Red Bull signed off a record-breaking 2023 campaign in Abu Dhabi with a 21st win of the year, ensuring that the World Champion’s RB19 car was only beaten on one occasion.
Meanwhile, Mercedes clinched second place in the Constructors’ Championship over Ferrari but ended an F1 season without a single victory for the first time since 2011.
George Russell, who ended up on the podium in third, wound up 20s behind race winner Max Verstappen, who ran a sub-optimal strategy to pursue a laps-led milestone.
Wolff has vowed that Mercedes will “leave no stone unturned” over the winter in order to ensure that it will be the main competitor to Red Bull from the outset next season.
“When you win P2 on a day like today it reminds you that you lost P1,” Wolff said. “We need to take it on the chin, be humble about it and consider today as a good day.
“Nevertheless, there is a Mount Everest to climb to catch up with Red Bull.
“I have no doubt that McLaren is going to be right in the mix next year, maybe Aston Martin, maybe others insofar as we must leave no stone unturned, which we do in Brixworth and in Brackley.

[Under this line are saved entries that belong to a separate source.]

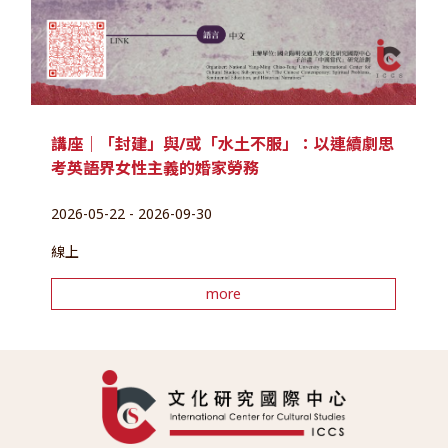
講座｜「封建」與/或「水土不服」：以連續劇思
考英語界女性主義的婚家勞務
2026-05-22 - 2026-09-30
線上
more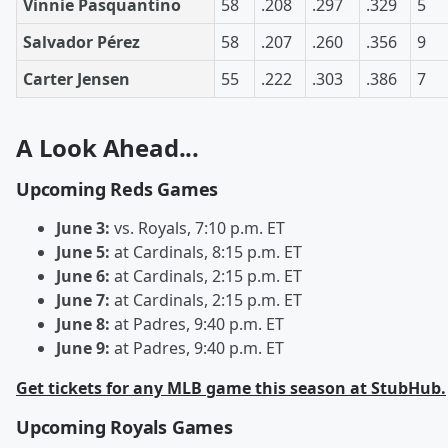
Vinnie Pasquantino
58
.208
.297
.329
5
Salvador Pérez
58
.207
.260
.356
9
Carter Jensen
55
.222
.303
.386
7
A Look Ahead...
Upcoming Reds Games
June 3:
vs. Royals, 7:10 p.m. ET
June 5:
at Cardinals, 8:15 p.m. ET
June 6:
at Cardinals, 2:15 p.m. ET
June 7:
at Cardinals, 2:15 p.m. ET
June 8:
at Padres, 9:40 p.m. ET
June 9:
at Padres, 9:40 p.m. ET
Get tickets for any MLB game this season at StubHub.
Upcoming Royals Games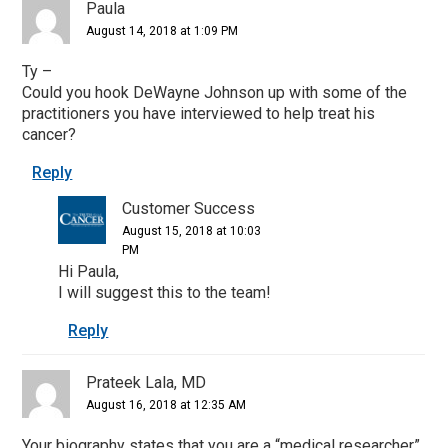
Paula
August 14, 2018 at 1:09 PM
Ty –
Could you hook DeWayne Johnson up with some of the
practitioners you have interviewed to help treat his
cancer?
Reply
Customer Success
August 15, 2018 at 10:03
PM
Hi Paula,
I will suggest this to the team!
Reply
Prateek Lala, MD
August 16, 2018 at 12:35 AM
Your biography states that you are a “medical researcher”.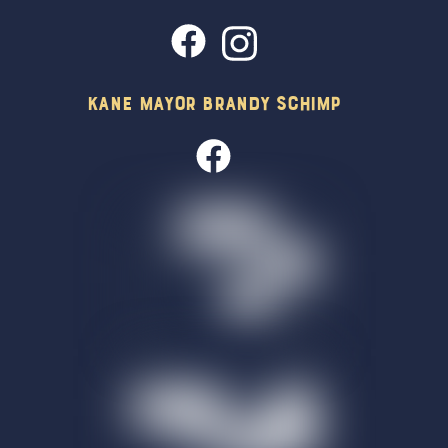
Kane Mayor Brandy Schimp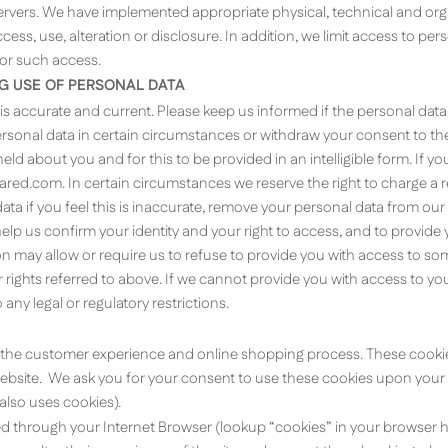
servers. We have implemented appropriate physical, technical and or
ess, use, alteration or disclosure. In addition, we limit access to pe
for such access.
NG USE OF PERSONAL DATA
 is accurate and current. Please keep us informed if the personal dat
 personal data in certain circumstances or withdraw your consent to t
ld about you and for this to be provided in an intelligible form. If yo
rared.com
. In certain circumstances we reserve the right to charge a
ta if you feel this is inaccurate, remove your personal data from our
lp us confirm your identity and your right to access, and to provide
 may allow or require us to refuse to provide you with access to som
ights referred to above. If we cannot provide you with access to yo
any legal or regulatory restrictions.
the customer experience and online shopping process. These cookies 
ebsite. We ask you for your consent to use these cookies upon your first
also uses cookies).
through your Internet Browser (lookup “cookies” in your browser he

“As tough as it is to be reminded that it is just P2, it’s also a great, great opportunity to come back and strive for the stars.”
However, Wolff has pointed to the progress rival teams have made across this season to outline how there is still vast levels of performance to discover in this rules cycle.
“Red Bull has started these regulations in 2022 with a massive advantage and have been able to retain it,” Wolff said.
“We need to have a lot of respect for their achievement in the engineering side and the driver and beating them under the current regulations is against the odds, that’s clear.”
“At the same time, we have seen with McLaren an update [back in Austria] unlocked a second of lap time and with AlphaTauri coming strong at the end [of the season] and Aston Martin over the winter, there is a key to unlock dramatically more performance.”
I think us making this honest assessment that this car is never going to be good enough to fight for the championship, and we have taken the decision in spring that we have got to go back to the drawing board and come up with something new next year. But Mount Everest is in front of us.”
But Wolff has tempered expectations by admitting he’s “never in my life felt optimistic about anything” and securing second this year left him with a “bittersweet feeling”.
Asked if he would have preferred to be in Ferrari’s situation with a position less in the championship but a win to its name, Wolff answered: “Both losers. It’s better P2 for the money and the bonuses for the people. It’s better P3 for the wind tunnel time we would have had 40% more than Red Bull.
“You can’t get what you want, so you want the bonuses and the more wind tunnel time.”